The alpha slammed back down.
The impact drove through both his arms and into his shoulders and he nearly lost the grip.
He drove everything he’d built directly upward through both hands, into the soft tissue at the base of the animal’s jaw, point-blank solar output at full concentration, all of it at once.
The alpha’s lightning spiked white. Total, blinding, every thread under the skin firing simultaneously in direct response to the solar collision.
Then it went out.
Every thread, every arc, the constant running glow that had been present since it walked through the fence gone, the animal’s fur suddenly going dark and still, the eyes losing their pale electric color and going dark.
The alpha fell.
He hit the ground at a roll, came up on one knee, his left arm still not fully his, his core running lower than he’d ever taken it, the lightning damage from the arc sitting in his left side.
The alpha hit the ground beside him and the impact flattened the nearest market stall completely and sent a shockwave through the packed earth that he felt in his knees from a meter away.
Then silence.
Dust rising from where the animal had fallen. The creak of the damaged central building settling. The distant sound of the Stormbreak storm above them, constant and indifferent, running its lightning through the clouds the way it always did.
Lucius stayed on one knee for a moment.
Then he stood up.
The market space was wrecked. Half the stalls were down, the well had cracked somewhere during the fight, two buildings on the northern side had taken structural damage from the alpha’s passage through the alley.

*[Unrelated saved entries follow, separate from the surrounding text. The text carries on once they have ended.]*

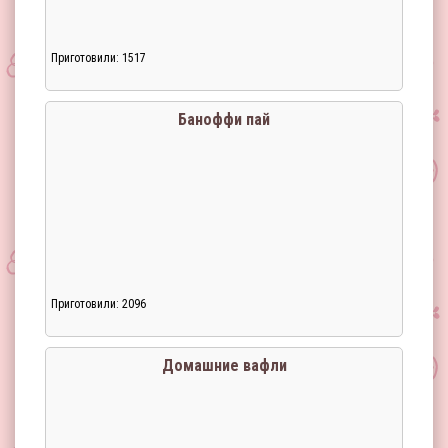
Приготовили: 1517
Загрузка...
Баноффи пай
Приготовили: 2096
Загрузка...
Домашние вафли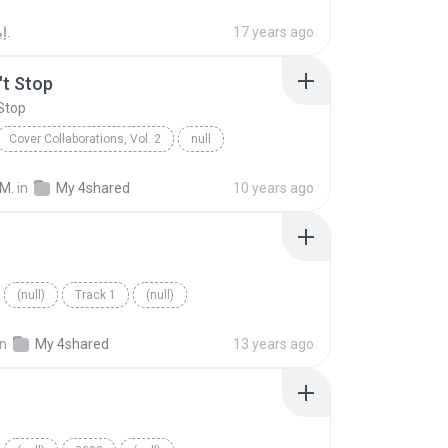
إبراهيم ا.
17 years ago
t Stop
Stop
Cover Collaborations, Vol. 2
null
venue/
We Can't Stop
 M.
in
My 4shared
10 years ago
(null)
Track 1
(null)
in
My 4shared
13 years ago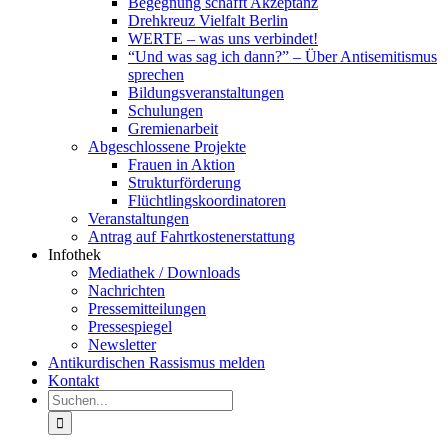
Begegnung schafft Akzeptanz
Drehkreuz Vielfalt Berlin
WERTE – was uns verbindet!
“Und was sag ich dann?” – Über Antisemitismus
sprechen
Bildungsveranstaltungen
Schulungen
Gremienarbeit
Abgeschlossene Projekte
Frauen in Aktion
Strukturförderung
Flüchtlingskoordinatoren
Veranstaltungen
Antrag auf Fahrtkostenerstattung
Infothek
Mediathek / Downloads
Nachrichten
Pressemitteilungen
Pressespiegel
Newsletter
Antikurdischen Rassismus melden
Kontakt
Suche
nach: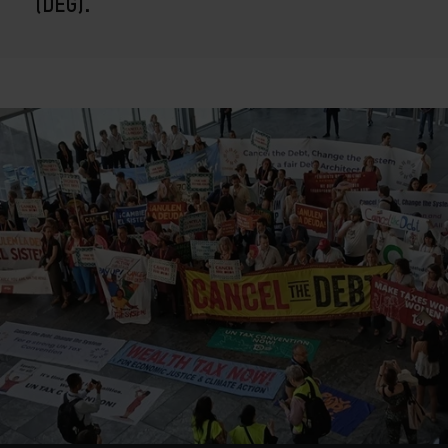
(DEG).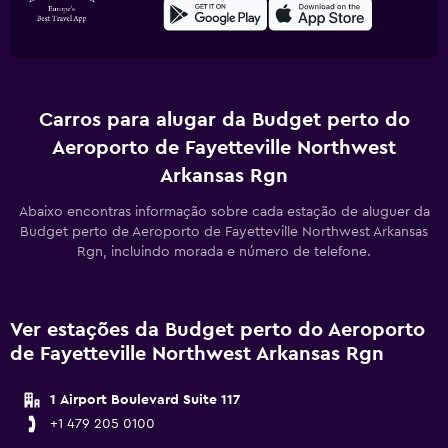
Carros para alugar da Budget perto do
Aeroporto de Fayetteville Northwest
Arkansas Rgn
Abaixo encontras informação sobre cada estação de aluguer da
Budget perto de Aeroporto de Fayetteville Northwest Arkansas
Rgn, incluindo morada e número de telefone.
Ver estações da Budget perto do Aeroporto
de Fayetteville Northwest Arkansas Rgn
1 Airport Boulevard Suite 117
+1 479 205 0100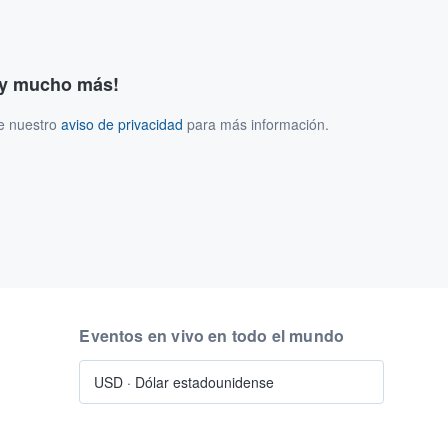
s y mucho más!
ee nuestro
aviso de privacidad
para más información.
Eventos en vivo en todo el mundo
USD
·
Dólar estadounidense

The alpha itself lay on its side among the ruins of what had been a produce stall, enormous and still, its fur dark and ordinary now, just an animal.
From the edge of the central building, villagers were beginning to appear.
A child near the front was staring at the fallen alpha with very wide eyes.
System notifications blew in front of him, pulling his attention away from his surroundings.
[Absorbing Defeated Target...]
[Corrupted Lightning Wolf Alpha absorbed.]
[New skills acquired: Lightning Affinity (Passive), Minor Shock (Active).]
[LEVEL UP: 5 → 6.]
[All attributes upgraded.]
The lightning affinity settled into him differently than previous absorptions, not warmth like the solar energy, but a sharp, clean charge that ran briefly across his skin before going quiet somewhere deeper.
He stood in the ruined market space and breathed.
The dust was still settling.
From the edges of the central building, villagers appeared slowly, one by one, then in clusters. They looked at the fallen alpha. At the destroyed market stalls, then at the three strangers standing in the middle of all of it.
Nobody spoke.
A woman near the front was clutching a child against her side and staring at Lucius with an expression caught somewhere between gratitude and genuine fear.
He looked back at them.
Valeria came to stand beside him, looked at the crowd, said nothing.
Seraphine appeared on his other side, pale and careful with her breathing, and said nothing either.
The villagers stared.
The Stormbreak storm ran its lightning through the clouds overhead, same as always, indifferent to all of it.